What you need to do:
1. According to the Mississippi River webinar description, what creates a Dead Zone in the Gulf of Mexico?
2. Retype the stretch of the Mississippi River webinar description from "Register to attend" through "communities, and livelihoods.".
3. Write what comes next in the Mississippi River webinar description, picking up after its final sentence.

Source document:
------------------------

Register to attend the webinar https://lwvmn-org.zoom.us/webinar/register/WN_2oEJUHi3RX2GcJeyQhp03g#/registration
Encompassing 1,245 million square miles in 31 U.S. states and two Canadian provinces, the Mississippi River and its tributaries nourish crops, transport goods, provide recreational opportunities and sustain robust fisheries. The river system brings food, fresh water, jobs, and economic security to millions of Americans. Today, the Mississippi River faces unprecedented challenges. Increasingly intense flooding, nutrient runoff that creates a Dead Zone in the Gulf of Mexico, invasive species, and changing flows strain the river’s infrastructure and threaten homes, communities, and livelihoods.
The Nature Conservancy has set ambitious goals to transform how they conduct and influence conservation across the whole basin to ensure its long-term resilience for nature and people alike. They are developing projects, partnerships, and policies that protect essential lands, habitats, and waters, while deepening our understanding of the connections between people and place. This presentation will provide an overview of TNC’s Mississippi River Basin project and touch on select actions in Minnesota and elsewhere in the Upper Mississippi River that contribute to a vibrant future for the Mississippi River Basin as a whole.

------------------------

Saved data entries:

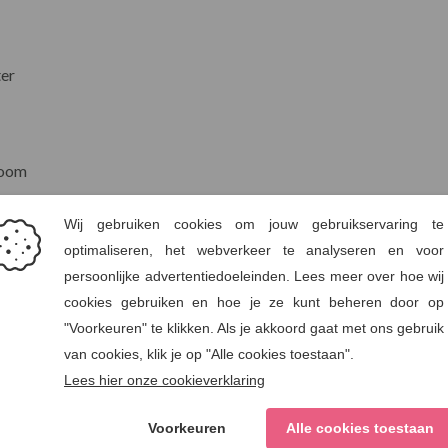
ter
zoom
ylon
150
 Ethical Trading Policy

------------------------

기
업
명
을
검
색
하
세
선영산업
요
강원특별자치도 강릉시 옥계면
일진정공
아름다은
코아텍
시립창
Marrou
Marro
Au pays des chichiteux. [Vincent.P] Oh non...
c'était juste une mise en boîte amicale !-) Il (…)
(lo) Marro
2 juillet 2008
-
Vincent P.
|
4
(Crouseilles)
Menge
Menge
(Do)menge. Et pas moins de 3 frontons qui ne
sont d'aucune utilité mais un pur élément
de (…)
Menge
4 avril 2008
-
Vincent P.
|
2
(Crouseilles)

------------------------

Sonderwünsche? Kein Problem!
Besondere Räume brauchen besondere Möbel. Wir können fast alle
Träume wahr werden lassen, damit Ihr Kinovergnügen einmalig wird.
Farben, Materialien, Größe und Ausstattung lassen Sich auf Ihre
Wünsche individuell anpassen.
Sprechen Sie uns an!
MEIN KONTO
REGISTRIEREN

------------------------

Answers in order:
1. Nutrient runoff

2.
Register to attend the webinar https://lwvmn-org.zoom.us/webinar/register/WN_2oEJUHi3RX2GcJeyQhp03g#/registration
Encompassing 1,245 million square miles in 31 U.S. states and two Canadian provinces, the Mississippi River and its tributaries nourish crops, transport goods, provide recreational opportunities and sustain robust fisheries. The river system brings food, fresh water, jobs, and economic security to millions of Americans. Today, the Mississippi River faces unprecedented challenges. Increasingly intense flooding, nutrient runoff that creates a Dead Zone in the Gulf of Mexico, invasive species, and changing flows strain the river’s infrastructure and threaten homes, communities, and livelihoods.

3.
Steve Herrington is the Associate Director of Water for the Minnesota-North Dakota-South Dakota Chapter of The Nature Conservancy. An aquatic ecologist with over 30 years’ experience in fish and stream ecology, Steve joined The Nature Conservancy’s Florida program in 2004 and helped develop its first freshwater conservation program. In 2012, Steve joined the Missouri Chapter and developed its first freshwater program as well as directed its science initiatives until joining the Tri-State Chapter in 2022. Steve has led and collaborated on a variety of freshwater initiatives across the U.S., including conservation planning, river restoration, dam removal and fish passage, environmental flow development, outreach and education, and implementing nature-based solutions with measurable benefits and climate change resiliency.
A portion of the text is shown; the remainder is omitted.